Respond with nothing but the number of lines in this data that include the word "Example".

* [Stored entries]:
____________________

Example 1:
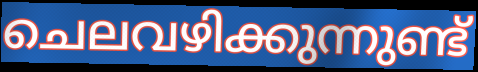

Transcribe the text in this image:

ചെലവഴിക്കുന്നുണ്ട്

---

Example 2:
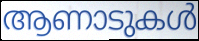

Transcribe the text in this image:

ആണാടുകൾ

____________________

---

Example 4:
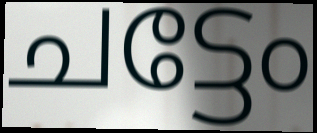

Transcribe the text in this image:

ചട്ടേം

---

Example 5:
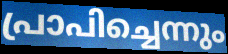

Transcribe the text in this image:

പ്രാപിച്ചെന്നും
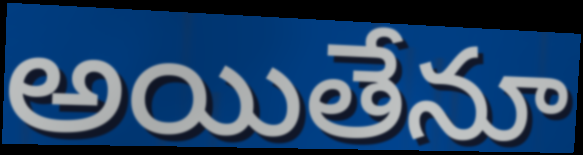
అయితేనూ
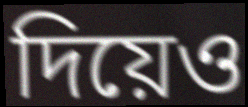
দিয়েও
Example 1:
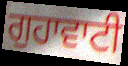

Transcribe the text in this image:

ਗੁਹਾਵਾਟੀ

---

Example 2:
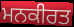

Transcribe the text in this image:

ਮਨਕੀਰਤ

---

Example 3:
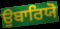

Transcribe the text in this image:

____________________

* [Solution to the problem]:
7